The company is widely praised for its accomplishments on research, education and implementation of renewable energy production and environmental industry.

To name three feathers in Masdars’ fantail:

Zero waste, Zero carbon

Like the sky scraping city of Abu Dhabi itself, everything is big if not biggest, large if not largest, and shiny. And it is appealing too. Take a look at Masdar City, under construction now, but, according to its own website, aiming to ‘house 40,000 residents and hundreds of businesses and to integrate the full range of renewable energy and sustainability technologies, across a living and working community. As with most dynamic technology clusters, the city has a top-notch research university that is a source for innovation, technologies, R&D and highly skilled graduates.’

Who would not want to live in such a city, where there are no cars in the streets, but an underground magnetic light rail provides individual transportation? Masdar City is designed combining clean technology (zero waste, zero carbon) and renewable energy with ancient wisdom on how to build in the hot Arab area; narrow streets, thick walls, natural air conditioning from wind towers and thousand and one night curves organically weaving the buildings through the city leading to public gardens and theatres.

Zero compassion

But the question is, who is actually digging foundations and stapling bricks for the Emirates ecotown and at what cost? Abu Dhabi has a poor record where it comes to human rights for (third world) immigrant workers. March 2010, Amnesty International blogger Seenandheard [8] writes: […] slave-labour conditions inflicted on the workers brought in from the 3rd world-Bangladeshians, Indians, Sri Lankans, Filipinos and now quite fashionable around town, Nepalese workers. Wages are withheld, false ‘visa fees’ are enforced, contracts are broken and when you arrive in the UAE, the construction company or maid service who you signed up with confiscates your passport. If you’re in construction you’ll be shipped to a work camp in the desert and add to the statistics of work-related deaths (and suicides) on-site (168 on record in Abu Dhabi for the year 2004) in the half-completed skyscrapers.’

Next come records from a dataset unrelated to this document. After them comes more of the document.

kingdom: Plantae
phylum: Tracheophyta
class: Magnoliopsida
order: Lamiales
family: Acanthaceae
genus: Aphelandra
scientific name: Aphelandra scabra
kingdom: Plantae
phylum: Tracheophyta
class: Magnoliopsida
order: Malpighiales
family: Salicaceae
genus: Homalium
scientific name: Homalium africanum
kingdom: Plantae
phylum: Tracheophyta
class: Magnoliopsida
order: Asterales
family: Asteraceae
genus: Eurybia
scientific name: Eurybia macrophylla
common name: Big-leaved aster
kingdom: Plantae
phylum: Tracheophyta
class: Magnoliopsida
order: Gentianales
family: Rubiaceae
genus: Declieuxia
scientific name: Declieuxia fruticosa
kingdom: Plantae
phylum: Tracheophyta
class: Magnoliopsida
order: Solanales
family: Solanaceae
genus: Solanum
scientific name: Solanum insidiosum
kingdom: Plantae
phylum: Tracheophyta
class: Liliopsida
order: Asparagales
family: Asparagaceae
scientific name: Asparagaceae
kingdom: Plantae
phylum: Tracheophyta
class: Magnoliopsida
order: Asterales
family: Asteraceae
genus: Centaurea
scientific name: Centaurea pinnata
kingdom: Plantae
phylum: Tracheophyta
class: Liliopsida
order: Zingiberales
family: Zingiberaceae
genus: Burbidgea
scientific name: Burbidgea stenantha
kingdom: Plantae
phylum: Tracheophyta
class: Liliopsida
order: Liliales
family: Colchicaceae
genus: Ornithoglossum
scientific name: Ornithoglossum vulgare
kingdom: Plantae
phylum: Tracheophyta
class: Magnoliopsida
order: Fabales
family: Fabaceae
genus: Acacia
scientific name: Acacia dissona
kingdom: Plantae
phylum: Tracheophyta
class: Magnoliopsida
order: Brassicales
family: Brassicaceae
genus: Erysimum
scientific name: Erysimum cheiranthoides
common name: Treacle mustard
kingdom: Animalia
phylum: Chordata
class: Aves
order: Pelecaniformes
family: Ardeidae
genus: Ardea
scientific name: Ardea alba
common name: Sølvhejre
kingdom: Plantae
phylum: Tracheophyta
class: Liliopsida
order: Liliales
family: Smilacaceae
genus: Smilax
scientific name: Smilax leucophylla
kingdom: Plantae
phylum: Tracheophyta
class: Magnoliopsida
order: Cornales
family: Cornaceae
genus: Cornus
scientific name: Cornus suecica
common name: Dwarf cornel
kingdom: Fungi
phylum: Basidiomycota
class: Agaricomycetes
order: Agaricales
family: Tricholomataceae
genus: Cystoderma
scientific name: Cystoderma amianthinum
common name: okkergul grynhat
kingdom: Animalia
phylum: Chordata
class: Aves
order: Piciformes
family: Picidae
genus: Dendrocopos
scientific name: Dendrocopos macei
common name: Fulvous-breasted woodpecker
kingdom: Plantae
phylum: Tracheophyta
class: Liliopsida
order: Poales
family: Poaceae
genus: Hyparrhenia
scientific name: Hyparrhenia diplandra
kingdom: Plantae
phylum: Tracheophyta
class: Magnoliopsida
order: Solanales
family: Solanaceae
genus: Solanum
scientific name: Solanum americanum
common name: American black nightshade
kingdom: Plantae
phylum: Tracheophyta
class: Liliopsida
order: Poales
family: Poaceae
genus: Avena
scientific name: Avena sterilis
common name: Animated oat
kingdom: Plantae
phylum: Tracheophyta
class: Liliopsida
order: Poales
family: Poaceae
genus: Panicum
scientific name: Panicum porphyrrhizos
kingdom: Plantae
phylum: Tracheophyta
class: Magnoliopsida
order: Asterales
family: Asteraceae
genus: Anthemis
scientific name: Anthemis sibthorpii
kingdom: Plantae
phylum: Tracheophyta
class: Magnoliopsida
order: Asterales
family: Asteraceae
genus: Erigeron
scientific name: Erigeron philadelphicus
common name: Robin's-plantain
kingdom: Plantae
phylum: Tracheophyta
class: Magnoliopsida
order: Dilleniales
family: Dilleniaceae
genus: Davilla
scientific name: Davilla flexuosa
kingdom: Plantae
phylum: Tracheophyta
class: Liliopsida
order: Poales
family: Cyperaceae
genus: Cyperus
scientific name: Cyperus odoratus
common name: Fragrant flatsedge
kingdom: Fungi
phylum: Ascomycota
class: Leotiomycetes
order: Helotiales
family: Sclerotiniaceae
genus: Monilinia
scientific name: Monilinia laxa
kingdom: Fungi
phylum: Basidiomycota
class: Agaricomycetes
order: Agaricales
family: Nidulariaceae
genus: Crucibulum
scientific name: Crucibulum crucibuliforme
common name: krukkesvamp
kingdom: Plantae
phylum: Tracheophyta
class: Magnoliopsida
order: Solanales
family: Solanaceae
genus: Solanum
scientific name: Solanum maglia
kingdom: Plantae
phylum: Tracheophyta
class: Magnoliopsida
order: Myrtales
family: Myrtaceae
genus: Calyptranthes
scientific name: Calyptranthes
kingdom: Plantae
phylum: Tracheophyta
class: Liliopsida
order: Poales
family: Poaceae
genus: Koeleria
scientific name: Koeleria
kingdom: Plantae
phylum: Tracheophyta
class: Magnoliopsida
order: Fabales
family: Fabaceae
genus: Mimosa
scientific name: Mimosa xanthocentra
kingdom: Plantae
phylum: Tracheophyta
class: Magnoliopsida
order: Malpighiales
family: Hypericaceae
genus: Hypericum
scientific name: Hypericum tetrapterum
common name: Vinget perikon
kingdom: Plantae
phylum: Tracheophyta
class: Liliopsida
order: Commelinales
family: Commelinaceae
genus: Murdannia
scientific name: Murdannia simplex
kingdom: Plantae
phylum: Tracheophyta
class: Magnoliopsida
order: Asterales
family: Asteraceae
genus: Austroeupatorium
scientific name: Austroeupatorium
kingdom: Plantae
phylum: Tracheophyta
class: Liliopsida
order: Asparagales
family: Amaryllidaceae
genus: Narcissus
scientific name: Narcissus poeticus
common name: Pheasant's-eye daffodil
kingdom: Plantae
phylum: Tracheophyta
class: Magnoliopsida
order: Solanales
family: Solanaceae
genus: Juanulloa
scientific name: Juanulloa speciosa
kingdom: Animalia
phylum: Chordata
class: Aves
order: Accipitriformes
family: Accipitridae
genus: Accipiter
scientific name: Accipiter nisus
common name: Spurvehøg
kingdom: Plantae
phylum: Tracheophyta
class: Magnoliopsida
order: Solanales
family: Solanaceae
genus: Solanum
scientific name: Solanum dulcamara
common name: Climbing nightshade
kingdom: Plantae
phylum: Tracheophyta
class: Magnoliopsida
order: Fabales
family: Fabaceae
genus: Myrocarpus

John Vidal, The Guardian, starts his article on ‘Ecotopia [9]’ with the story of Nayla, a woman who, just like her husband is a working professional in Abu Dhabi, but the family with two children is living ‘in the desert’ in a two-bedroom flat surrounded by rubbish underneath the hot desert sun while paying an astronomical rent. She’ll never be able to live in a place like Masdar City though according to the author the family would be quite well of in a different part of the world. John Vidal adds another observation to this story: ‘The poorest buildings are lived in by the armies of Indian, Bangladeshi, Ethiopian and Somali “guest” workers who construct the extravagant, futuristic cities of the region at breakneck speed, but live seven or eight to a room themselves.’

Planet for the rich

It looks like Abu Dhabi’s progress on sustainability is foremost for the – extreme! – rich, aiming to keep the country and its rulers on top of global energy production and thus on top of Power and Profit. The Planet appears to be a trendy and profitable replacement for oil and gas. This way an unsustainable society of Haves and Have Nots [10] is sustained. Have and Have Nots is one of four scenarios for the future of the Energy World: ‘Beleef 2030’ (written in 2003 in Dutch). In this worldview the rich get richer, better educated and healthier, while the poor rot away in ghettos. The three P’s of sustainability in this type of society are: Power, Profit & Planet.